From a microeconomic standpoint, if you sell eggs, and I need to buy eggs, I need to make enough money at my job-unrelated-to-eggs in order to feed my egg habit for society to continue apace. If dollars were discovered to cause cancer tomorrow you would find that people would improvise something by Tuesday. Maybe a dozen eggs cost you $4 yesterday - if they cost half a Pokeball tuesday you aren't really troubled unless your wealth in Pokeballs isn't equivalent to your wealth in dollars. Things hit the skids when I need to buy my eggs from somewhere that never had dollars.
Forex trade of a lifetime right there. That's the world spending about an hour trying to figure out what Sterling is worth in a post-Brexit world. And it's been a lot more exciting than ever before because, well, there's a lot of shit to figure out and there will be some profound changes to the British way of life but fundamentally, it's not like a Brexit vote suddenly wiped out the British economy so the picture has been less... abrupt.

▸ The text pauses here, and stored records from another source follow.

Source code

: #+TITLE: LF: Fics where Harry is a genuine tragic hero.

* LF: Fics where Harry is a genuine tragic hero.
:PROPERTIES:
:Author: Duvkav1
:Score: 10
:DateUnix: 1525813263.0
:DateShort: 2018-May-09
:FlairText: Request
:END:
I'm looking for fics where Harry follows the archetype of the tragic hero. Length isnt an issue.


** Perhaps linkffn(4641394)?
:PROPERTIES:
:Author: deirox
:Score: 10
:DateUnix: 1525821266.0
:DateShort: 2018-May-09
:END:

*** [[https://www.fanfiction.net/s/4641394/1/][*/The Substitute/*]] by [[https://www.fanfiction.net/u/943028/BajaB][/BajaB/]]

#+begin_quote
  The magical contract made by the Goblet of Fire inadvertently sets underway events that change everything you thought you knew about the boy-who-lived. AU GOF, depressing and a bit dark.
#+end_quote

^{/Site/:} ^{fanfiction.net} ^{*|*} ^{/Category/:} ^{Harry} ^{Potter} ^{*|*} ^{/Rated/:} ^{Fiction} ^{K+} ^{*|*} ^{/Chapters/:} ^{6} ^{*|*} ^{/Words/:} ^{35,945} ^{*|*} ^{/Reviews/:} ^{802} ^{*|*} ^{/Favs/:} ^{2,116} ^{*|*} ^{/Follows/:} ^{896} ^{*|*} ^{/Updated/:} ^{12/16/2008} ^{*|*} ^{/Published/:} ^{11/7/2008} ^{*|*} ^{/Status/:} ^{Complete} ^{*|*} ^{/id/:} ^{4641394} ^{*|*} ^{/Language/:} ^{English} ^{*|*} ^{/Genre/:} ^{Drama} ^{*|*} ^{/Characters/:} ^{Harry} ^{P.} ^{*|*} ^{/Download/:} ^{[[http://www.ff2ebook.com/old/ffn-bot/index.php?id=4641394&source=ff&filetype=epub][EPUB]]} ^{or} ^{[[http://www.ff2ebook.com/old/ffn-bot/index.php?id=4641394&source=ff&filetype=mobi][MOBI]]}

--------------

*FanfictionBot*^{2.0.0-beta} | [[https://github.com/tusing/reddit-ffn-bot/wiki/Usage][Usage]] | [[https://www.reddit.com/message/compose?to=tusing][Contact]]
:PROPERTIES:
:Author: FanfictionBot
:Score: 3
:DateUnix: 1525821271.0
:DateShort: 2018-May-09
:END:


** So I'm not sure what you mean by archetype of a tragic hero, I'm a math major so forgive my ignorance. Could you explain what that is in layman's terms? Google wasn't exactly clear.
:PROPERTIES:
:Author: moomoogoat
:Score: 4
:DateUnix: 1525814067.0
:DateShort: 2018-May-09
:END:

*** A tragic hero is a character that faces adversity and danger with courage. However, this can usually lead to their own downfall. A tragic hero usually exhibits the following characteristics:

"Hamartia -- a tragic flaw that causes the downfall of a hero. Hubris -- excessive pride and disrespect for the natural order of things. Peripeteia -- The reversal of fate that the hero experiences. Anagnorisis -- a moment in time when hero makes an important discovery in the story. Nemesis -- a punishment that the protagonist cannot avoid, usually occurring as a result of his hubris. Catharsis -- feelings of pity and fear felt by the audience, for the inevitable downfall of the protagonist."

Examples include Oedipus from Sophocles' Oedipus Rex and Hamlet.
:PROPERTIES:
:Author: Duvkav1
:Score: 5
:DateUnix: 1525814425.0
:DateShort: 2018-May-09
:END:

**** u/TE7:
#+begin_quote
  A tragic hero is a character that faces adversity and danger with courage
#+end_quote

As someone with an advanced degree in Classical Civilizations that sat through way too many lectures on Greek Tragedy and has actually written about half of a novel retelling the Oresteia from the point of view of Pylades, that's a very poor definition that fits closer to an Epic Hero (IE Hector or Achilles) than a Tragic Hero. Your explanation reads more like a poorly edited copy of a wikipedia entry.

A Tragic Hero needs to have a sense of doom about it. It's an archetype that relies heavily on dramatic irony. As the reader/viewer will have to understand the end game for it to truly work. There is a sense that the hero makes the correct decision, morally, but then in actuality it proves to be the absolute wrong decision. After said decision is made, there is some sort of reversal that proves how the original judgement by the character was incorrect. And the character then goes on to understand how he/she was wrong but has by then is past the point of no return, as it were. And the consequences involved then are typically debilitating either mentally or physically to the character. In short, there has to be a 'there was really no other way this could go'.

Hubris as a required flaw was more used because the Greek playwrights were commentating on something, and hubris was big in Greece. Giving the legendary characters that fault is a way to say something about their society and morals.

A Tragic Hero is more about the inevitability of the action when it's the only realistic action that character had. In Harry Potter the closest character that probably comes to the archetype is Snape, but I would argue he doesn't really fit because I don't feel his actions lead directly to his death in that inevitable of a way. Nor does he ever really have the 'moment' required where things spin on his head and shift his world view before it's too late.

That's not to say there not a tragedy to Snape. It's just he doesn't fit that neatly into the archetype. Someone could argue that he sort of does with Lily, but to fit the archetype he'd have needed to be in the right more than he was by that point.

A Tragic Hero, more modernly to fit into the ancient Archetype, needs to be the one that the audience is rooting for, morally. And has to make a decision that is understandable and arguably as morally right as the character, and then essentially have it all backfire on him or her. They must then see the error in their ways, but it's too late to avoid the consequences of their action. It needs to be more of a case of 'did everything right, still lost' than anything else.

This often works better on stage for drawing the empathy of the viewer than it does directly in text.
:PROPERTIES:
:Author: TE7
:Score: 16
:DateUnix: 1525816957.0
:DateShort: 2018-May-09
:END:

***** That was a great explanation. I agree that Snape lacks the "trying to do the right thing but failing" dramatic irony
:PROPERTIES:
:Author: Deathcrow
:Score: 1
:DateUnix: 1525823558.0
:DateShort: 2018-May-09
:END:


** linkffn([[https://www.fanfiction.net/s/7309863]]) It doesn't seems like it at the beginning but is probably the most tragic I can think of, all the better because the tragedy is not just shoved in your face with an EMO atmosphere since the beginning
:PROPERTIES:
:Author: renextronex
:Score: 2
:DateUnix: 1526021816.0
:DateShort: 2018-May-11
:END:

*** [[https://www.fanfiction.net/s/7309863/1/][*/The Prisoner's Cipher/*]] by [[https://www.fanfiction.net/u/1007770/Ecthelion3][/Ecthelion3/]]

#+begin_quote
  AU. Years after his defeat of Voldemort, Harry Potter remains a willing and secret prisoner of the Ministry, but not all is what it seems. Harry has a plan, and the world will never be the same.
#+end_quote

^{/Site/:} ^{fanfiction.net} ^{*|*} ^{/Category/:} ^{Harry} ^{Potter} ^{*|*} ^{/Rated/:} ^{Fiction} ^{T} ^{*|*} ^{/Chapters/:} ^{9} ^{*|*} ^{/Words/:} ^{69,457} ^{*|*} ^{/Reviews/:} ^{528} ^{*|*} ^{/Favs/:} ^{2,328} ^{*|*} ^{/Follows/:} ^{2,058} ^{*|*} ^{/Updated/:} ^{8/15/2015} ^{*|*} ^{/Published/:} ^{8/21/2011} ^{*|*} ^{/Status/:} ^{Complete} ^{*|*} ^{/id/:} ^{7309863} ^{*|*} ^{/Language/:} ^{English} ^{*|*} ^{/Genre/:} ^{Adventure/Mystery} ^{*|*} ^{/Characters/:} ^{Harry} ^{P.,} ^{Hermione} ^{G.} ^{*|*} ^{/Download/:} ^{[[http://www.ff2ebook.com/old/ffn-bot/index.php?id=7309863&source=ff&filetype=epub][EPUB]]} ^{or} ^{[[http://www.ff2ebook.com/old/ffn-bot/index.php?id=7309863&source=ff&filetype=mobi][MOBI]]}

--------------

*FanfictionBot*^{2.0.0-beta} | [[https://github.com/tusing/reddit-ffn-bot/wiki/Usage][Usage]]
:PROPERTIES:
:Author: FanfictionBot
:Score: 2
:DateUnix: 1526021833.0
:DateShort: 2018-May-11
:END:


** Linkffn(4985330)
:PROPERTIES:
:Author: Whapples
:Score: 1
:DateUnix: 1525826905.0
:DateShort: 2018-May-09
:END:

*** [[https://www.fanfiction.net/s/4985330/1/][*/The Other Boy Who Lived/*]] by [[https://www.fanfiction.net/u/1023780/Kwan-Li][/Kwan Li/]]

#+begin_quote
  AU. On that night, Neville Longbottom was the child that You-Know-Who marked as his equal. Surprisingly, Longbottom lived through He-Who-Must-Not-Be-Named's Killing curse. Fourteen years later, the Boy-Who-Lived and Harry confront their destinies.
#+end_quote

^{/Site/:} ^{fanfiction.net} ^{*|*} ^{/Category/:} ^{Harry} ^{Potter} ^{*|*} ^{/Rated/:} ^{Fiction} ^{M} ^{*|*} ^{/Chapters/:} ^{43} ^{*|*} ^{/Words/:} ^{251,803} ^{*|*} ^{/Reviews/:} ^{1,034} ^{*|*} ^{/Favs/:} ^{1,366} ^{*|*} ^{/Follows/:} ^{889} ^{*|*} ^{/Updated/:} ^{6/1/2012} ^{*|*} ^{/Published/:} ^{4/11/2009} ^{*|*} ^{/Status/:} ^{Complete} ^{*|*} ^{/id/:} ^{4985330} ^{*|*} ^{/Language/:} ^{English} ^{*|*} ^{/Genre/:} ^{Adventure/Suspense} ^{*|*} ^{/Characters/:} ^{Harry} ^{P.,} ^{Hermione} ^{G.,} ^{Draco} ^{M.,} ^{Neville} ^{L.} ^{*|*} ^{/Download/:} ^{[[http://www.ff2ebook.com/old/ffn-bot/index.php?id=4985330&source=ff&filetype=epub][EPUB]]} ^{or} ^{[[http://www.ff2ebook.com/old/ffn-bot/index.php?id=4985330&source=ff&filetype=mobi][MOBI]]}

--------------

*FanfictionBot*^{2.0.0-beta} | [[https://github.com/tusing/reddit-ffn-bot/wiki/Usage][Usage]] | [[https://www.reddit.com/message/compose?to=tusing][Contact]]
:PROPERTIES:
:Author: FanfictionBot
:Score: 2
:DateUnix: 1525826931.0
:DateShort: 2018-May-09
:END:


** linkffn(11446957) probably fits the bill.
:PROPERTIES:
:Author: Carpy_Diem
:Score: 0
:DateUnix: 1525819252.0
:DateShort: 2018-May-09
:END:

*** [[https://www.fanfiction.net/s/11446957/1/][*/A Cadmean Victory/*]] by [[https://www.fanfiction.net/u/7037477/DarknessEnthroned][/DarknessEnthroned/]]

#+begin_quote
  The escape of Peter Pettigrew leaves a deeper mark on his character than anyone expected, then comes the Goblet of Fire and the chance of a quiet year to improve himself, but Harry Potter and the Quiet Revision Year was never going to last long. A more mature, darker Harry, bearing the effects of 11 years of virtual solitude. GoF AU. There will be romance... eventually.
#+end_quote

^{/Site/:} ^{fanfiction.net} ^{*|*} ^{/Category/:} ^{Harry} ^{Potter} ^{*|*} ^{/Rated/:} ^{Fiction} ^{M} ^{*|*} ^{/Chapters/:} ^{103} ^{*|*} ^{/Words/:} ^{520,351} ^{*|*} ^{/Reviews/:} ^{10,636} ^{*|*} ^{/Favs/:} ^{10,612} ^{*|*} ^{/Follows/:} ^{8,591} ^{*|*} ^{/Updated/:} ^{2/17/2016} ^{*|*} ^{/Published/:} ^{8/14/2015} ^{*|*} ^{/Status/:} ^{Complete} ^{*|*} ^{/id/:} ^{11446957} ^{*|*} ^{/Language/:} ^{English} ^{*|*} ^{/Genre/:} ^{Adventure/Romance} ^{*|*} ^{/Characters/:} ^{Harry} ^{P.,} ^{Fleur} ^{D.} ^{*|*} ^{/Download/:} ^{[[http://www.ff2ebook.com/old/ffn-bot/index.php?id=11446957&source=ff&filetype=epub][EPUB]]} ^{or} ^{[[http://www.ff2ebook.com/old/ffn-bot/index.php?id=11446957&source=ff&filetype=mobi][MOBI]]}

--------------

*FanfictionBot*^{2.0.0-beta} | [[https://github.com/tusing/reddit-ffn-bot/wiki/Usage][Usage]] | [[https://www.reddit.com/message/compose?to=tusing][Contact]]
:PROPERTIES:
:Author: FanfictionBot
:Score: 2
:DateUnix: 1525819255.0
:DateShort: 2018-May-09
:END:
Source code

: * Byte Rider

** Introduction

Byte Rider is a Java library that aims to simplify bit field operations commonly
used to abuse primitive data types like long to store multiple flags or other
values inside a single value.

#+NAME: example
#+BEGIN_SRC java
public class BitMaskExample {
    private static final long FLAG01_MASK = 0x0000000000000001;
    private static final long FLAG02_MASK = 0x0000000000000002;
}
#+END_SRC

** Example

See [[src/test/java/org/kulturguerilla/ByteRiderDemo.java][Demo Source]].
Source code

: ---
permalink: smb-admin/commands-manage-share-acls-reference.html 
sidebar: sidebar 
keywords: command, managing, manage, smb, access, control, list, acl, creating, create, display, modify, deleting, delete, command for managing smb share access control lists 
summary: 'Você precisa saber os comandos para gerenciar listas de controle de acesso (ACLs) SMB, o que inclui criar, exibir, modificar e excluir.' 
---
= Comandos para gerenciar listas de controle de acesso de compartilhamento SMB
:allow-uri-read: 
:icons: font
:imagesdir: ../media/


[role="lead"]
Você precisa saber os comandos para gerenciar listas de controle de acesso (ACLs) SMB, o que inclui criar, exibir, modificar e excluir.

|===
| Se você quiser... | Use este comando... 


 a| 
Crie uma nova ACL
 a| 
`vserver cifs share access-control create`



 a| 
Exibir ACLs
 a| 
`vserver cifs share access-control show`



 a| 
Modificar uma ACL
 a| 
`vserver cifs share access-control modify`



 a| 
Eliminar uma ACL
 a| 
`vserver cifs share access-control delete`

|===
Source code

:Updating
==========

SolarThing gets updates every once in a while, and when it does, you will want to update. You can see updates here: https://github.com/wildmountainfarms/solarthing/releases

So really: if the Eurozone, England, BRIC, the USA all do exactly the same stimulus and all achieve the exact same thing with the exact same amount of elan and aplomb, our hyperinflation gets cancelled out and everything's all good. But if, say, the USA dumps $3T into the US economy to keep things afloat and China doesn't have to, then there will be a flow into Chinese bonds which will cause a massive rise of the dollar against the Yuan -
...except for the fact that China owns lots of US bonds and the Yuan is pegged to the dollar so that Chinese exports continue to be cheap.
Imagine a future in which the only three retailers in the USA are Costco, Walmart and Amazon. None of them are known for their stringent "Made in USA" requirements. Suppose the Yuan gets expensive - how the hell are Americans going to be able to buy cheap chinese crap with their wheelbarrows full of dollars? Or are they going to rush to gold, as the preppers have constantly supposed?
Note that those prices go crazy pretty much where people aren't losing faith in the government, it's where they're losing faith in the stock market. Interest rates went to 11% in 1980 because Volcker and the Fed decided to kill inflation and, although it's taken 30 years for people to stop spitting on the ground after they say "Volcker", it worked.
The Times 03/Jan/2009 Chancellor on brink of second bailout for banks
- "Satoshi Nakamoto", Bitcoin genesis block
So what are the odds? I dunno. I don't know where you draw the boundary around this system. I don't know what you get to call an externality. We're in the delta.